— WHAT IS REQUIRED —
Only one stretch of the data below is needed. Output the lines from the one with "if the autoscaler" up to and including the one with "the autoscaler would", exactly as they stand.
----
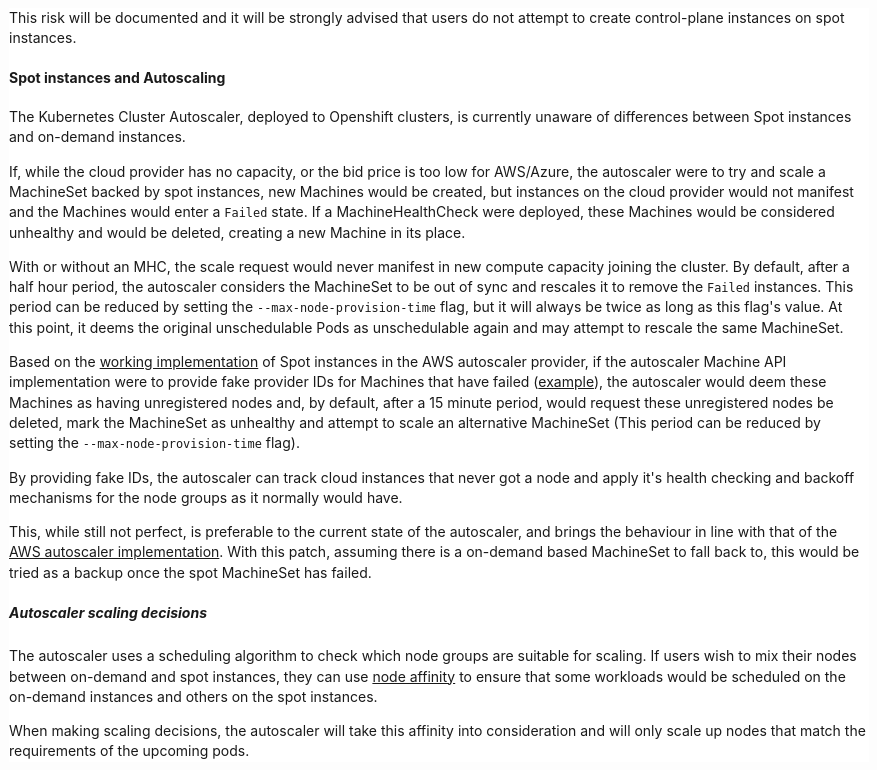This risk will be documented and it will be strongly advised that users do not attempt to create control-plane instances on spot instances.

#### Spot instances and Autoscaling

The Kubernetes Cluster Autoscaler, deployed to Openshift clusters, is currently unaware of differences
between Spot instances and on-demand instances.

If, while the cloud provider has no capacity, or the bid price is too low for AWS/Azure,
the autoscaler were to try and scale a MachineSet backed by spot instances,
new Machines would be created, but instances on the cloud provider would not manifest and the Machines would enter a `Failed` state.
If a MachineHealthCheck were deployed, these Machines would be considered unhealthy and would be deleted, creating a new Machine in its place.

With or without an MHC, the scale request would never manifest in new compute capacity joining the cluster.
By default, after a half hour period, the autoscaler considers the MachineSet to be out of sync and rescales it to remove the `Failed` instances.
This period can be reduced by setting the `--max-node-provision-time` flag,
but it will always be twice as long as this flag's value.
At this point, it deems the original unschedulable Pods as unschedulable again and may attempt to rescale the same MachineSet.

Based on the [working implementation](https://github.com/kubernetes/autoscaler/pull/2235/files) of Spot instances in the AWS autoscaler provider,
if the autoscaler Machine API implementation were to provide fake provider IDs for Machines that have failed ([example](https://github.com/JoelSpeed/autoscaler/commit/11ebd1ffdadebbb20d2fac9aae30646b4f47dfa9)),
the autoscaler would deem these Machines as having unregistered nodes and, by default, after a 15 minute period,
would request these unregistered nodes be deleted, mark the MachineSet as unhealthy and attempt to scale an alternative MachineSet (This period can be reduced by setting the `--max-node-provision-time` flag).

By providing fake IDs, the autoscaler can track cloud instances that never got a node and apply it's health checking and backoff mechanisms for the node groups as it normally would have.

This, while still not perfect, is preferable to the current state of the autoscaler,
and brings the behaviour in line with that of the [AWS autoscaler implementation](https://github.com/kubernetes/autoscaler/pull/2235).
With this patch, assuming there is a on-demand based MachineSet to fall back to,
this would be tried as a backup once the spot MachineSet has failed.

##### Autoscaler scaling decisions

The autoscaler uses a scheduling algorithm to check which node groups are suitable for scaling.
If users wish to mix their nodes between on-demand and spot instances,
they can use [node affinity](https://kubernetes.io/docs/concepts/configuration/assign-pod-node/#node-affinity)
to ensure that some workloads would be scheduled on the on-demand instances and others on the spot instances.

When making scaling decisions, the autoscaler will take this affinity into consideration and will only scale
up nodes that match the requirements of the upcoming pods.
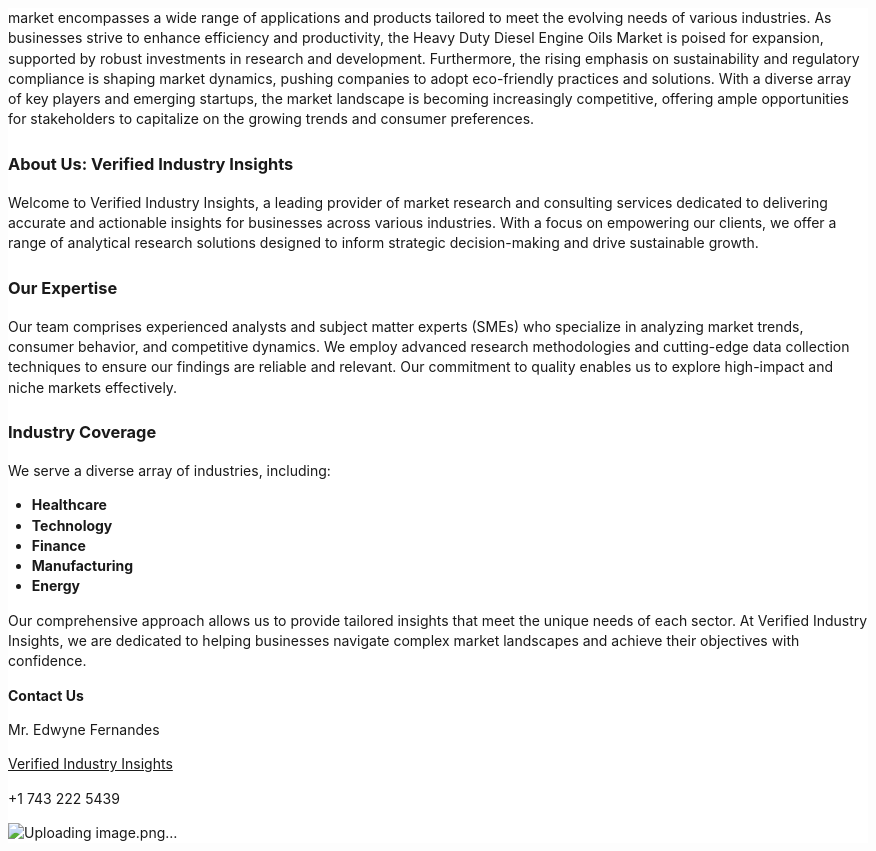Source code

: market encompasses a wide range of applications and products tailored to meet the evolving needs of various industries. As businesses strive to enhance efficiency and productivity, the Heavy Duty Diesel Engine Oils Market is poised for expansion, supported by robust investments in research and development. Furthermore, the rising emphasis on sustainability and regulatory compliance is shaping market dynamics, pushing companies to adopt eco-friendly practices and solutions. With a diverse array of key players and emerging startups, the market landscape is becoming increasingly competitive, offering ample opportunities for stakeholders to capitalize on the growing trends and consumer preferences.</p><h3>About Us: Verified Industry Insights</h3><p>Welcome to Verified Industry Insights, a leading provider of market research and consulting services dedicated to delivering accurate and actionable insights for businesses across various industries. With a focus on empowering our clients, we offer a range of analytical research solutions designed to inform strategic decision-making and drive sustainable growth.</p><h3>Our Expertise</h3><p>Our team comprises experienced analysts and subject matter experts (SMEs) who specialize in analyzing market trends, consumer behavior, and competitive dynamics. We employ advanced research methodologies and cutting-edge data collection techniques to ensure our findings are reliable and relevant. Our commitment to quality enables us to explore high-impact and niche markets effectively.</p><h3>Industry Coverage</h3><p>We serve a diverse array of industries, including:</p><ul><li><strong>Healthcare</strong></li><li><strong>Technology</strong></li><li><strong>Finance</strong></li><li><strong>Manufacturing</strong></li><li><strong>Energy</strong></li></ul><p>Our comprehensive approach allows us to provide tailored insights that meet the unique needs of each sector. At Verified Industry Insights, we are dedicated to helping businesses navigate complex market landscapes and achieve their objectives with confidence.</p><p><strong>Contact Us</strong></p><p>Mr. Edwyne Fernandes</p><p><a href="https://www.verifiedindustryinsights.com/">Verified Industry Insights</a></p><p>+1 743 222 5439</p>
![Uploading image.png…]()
----
— OUTPUT OF THE TASK —
if the autoscaler Machine API implementation were to provide fake provider IDs for Machines that have failed ([example](https://github.com/JoelSpeed/autoscaler/commit/11ebd1ffdadebbb20d2fac9aae30646b4f47dfa9)),
the autoscaler would deem these Machines as having unregistered nodes and, by default, after a 15 minute period,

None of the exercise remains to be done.